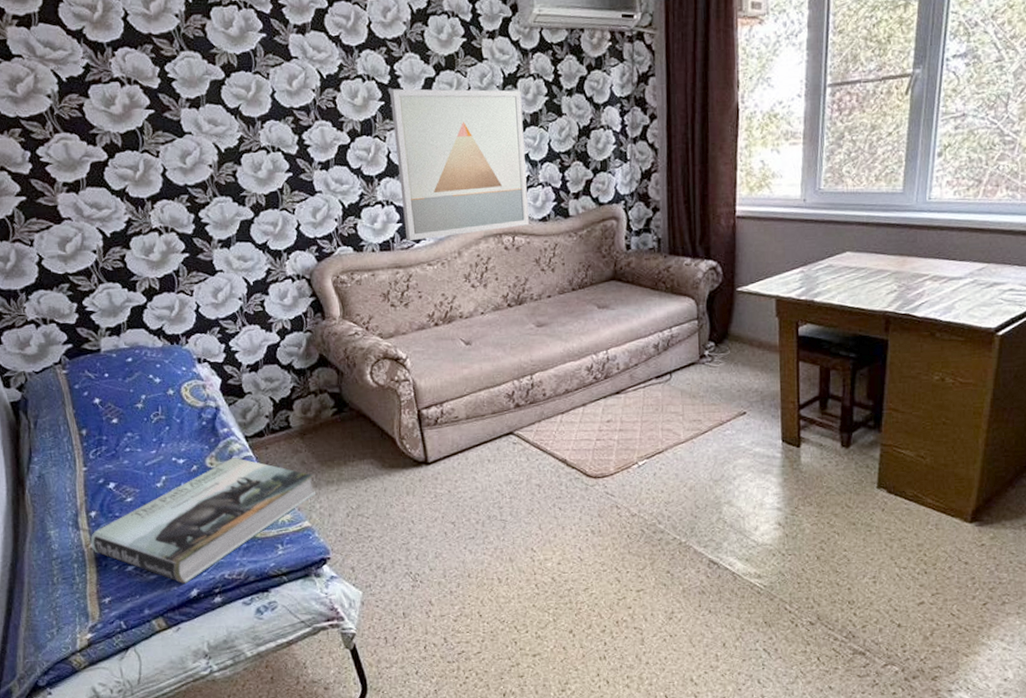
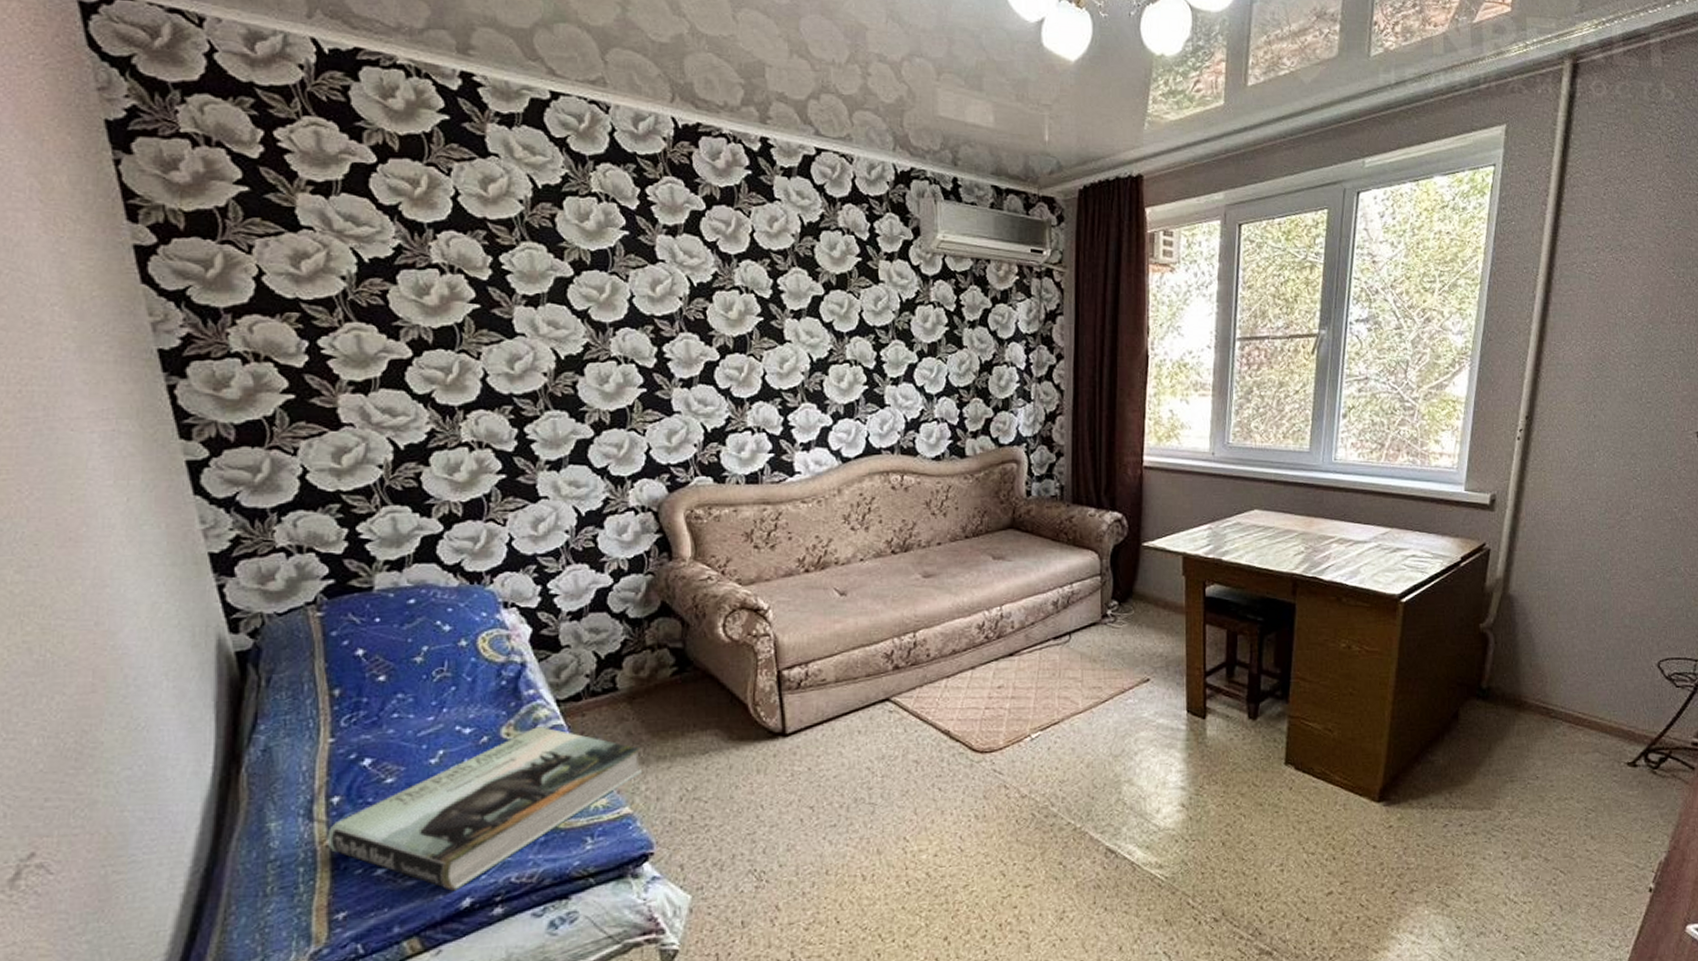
wall art: present [390,88,529,241] -> none [771,305,920,475]

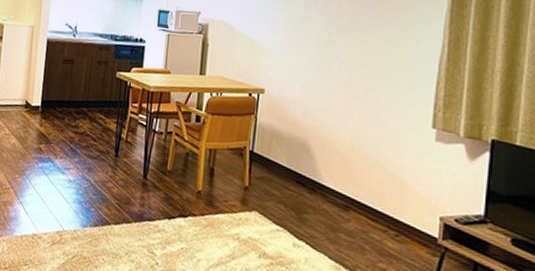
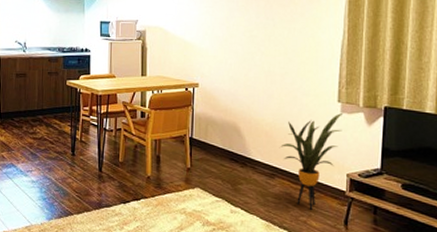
house plant: none [358,142,439,256] -> present [280,113,344,210]

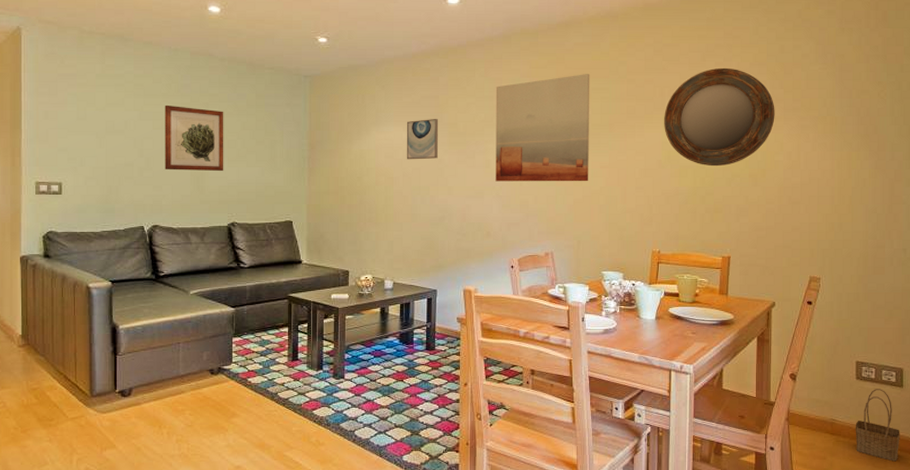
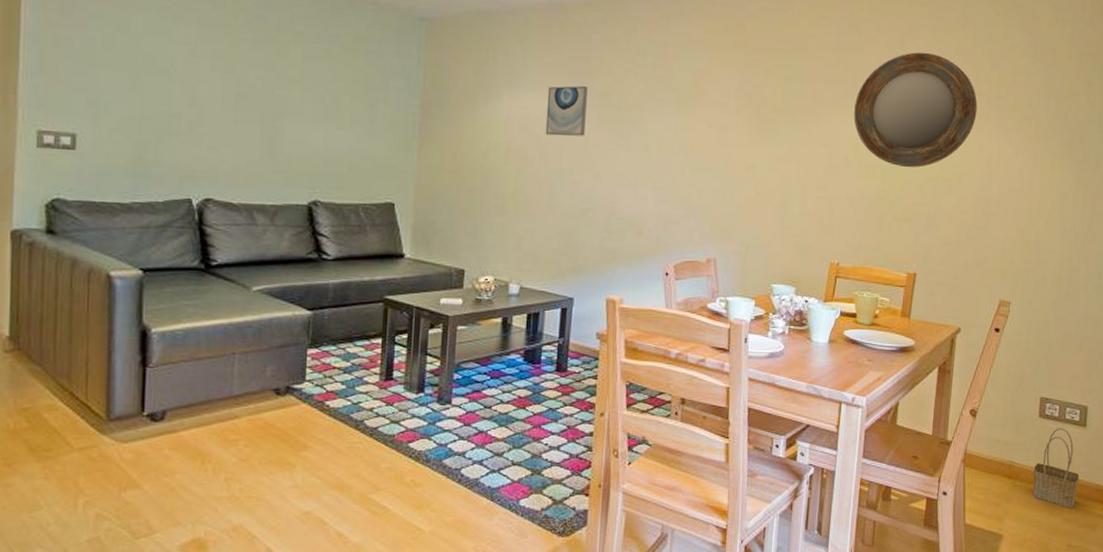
wall art: present [164,104,224,172] -> none [224,40,310,134]
wall art: present [495,74,590,182] -> none [653,45,774,177]

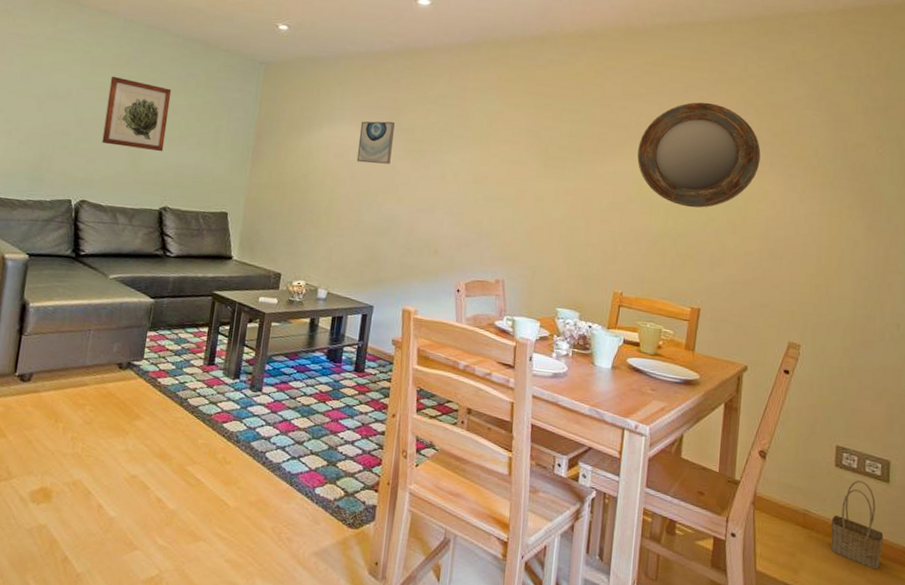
wall art: none [224,40,310,134] -> present [102,76,172,152]

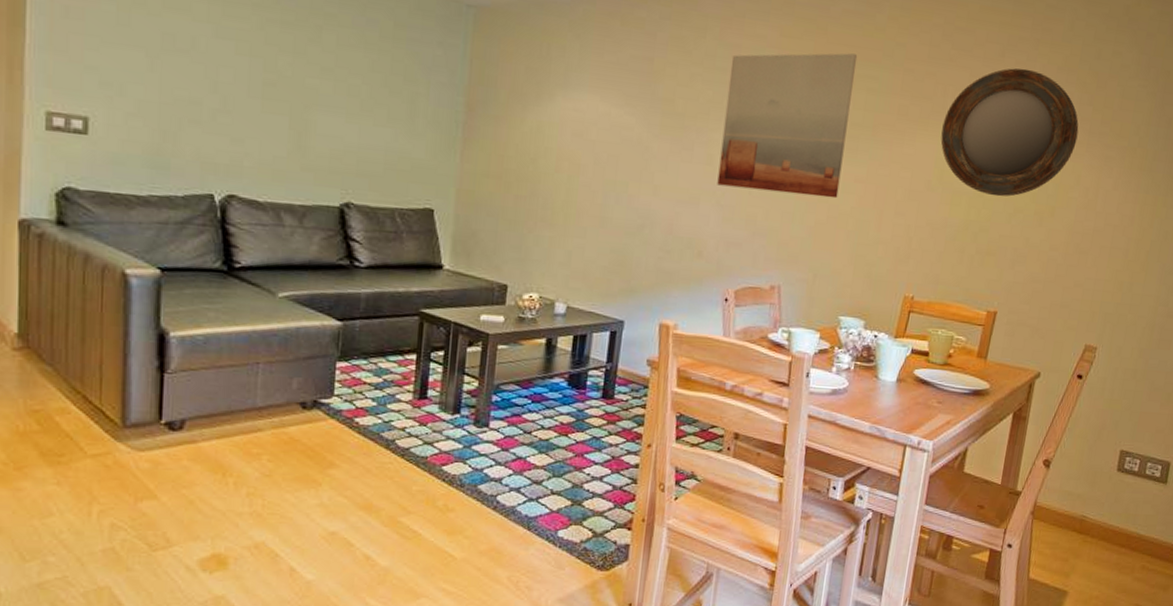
wall art: present [102,76,172,152] -> none [250,20,345,129]
wall art: present [356,121,395,165] -> none [600,88,649,146]
wall art: none [449,92,562,208] -> present [717,53,858,199]
basket: present [831,480,884,570] -> none [1103,483,1155,568]

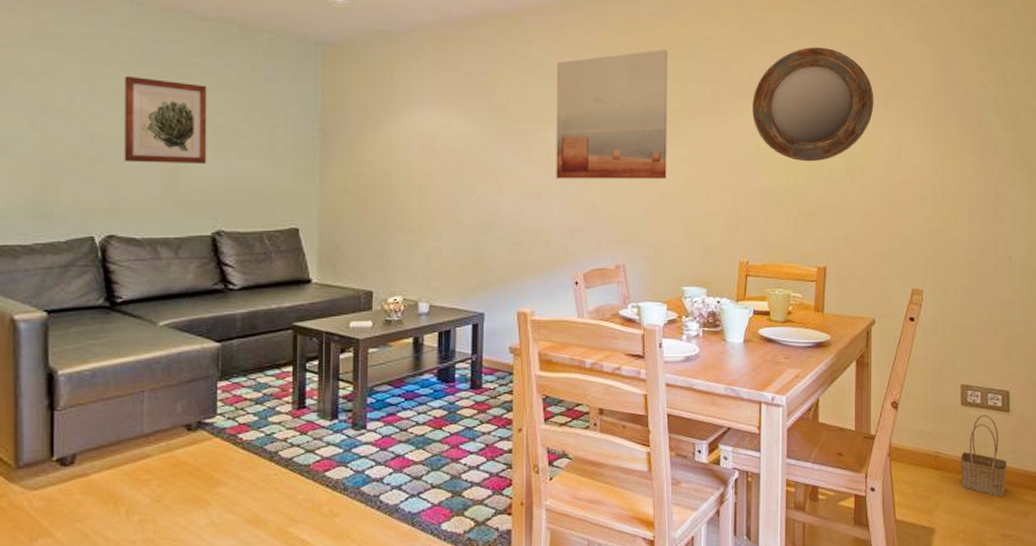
wall art: none [250,20,345,129] -> present [124,75,207,165]
basket: none [1103,483,1155,568] -> present [960,415,1007,497]

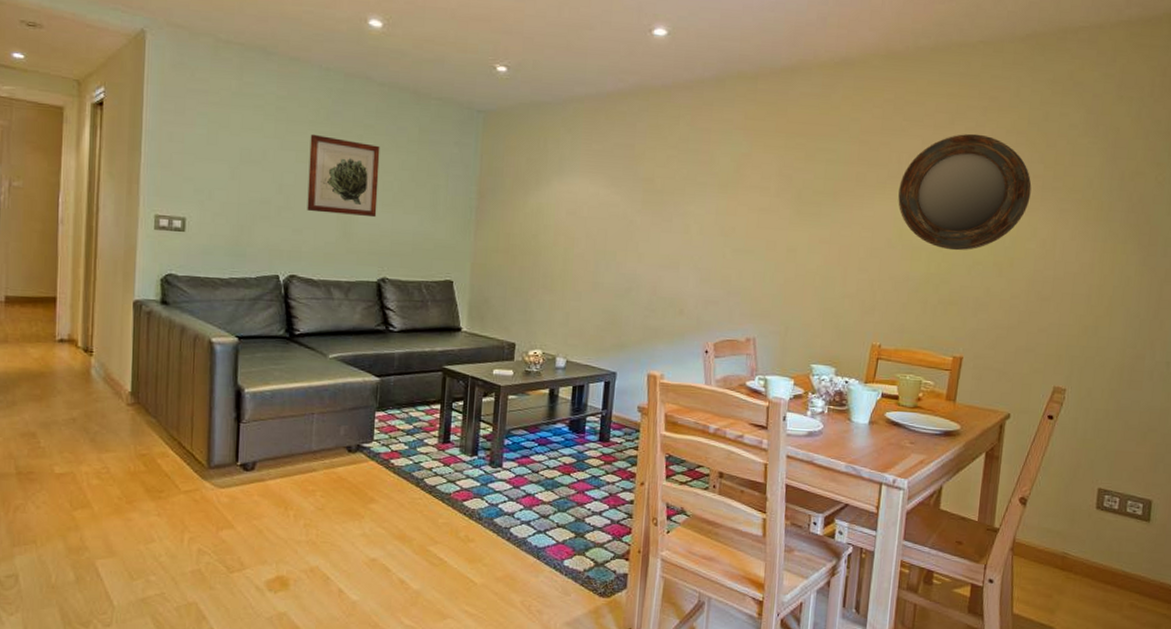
wall art: present [556,50,668,179] -> none [694,130,816,258]
basket: present [960,415,1007,497] -> none [1088,521,1142,606]

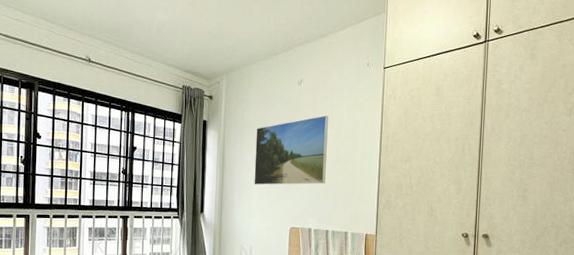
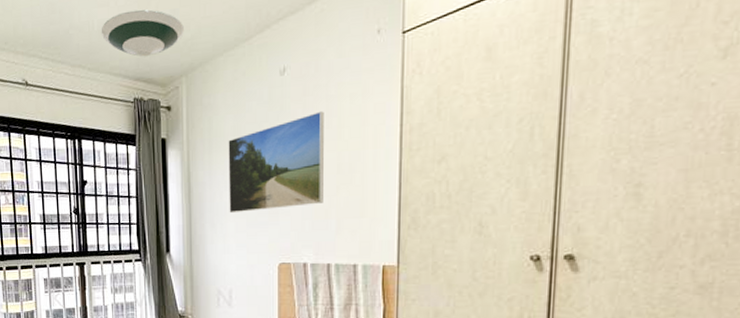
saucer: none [159,17,227,55] -> present [101,9,184,57]

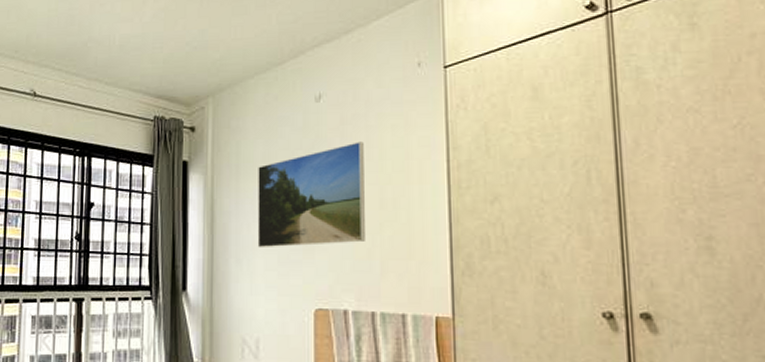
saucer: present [101,9,184,57] -> none [122,27,212,75]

━━━━

HOW TO COMPLETE THIS TASK :: Count the lines above that contain the word "saucer", and give only that number.

ANSWER TO THIS PROBLEM :: 2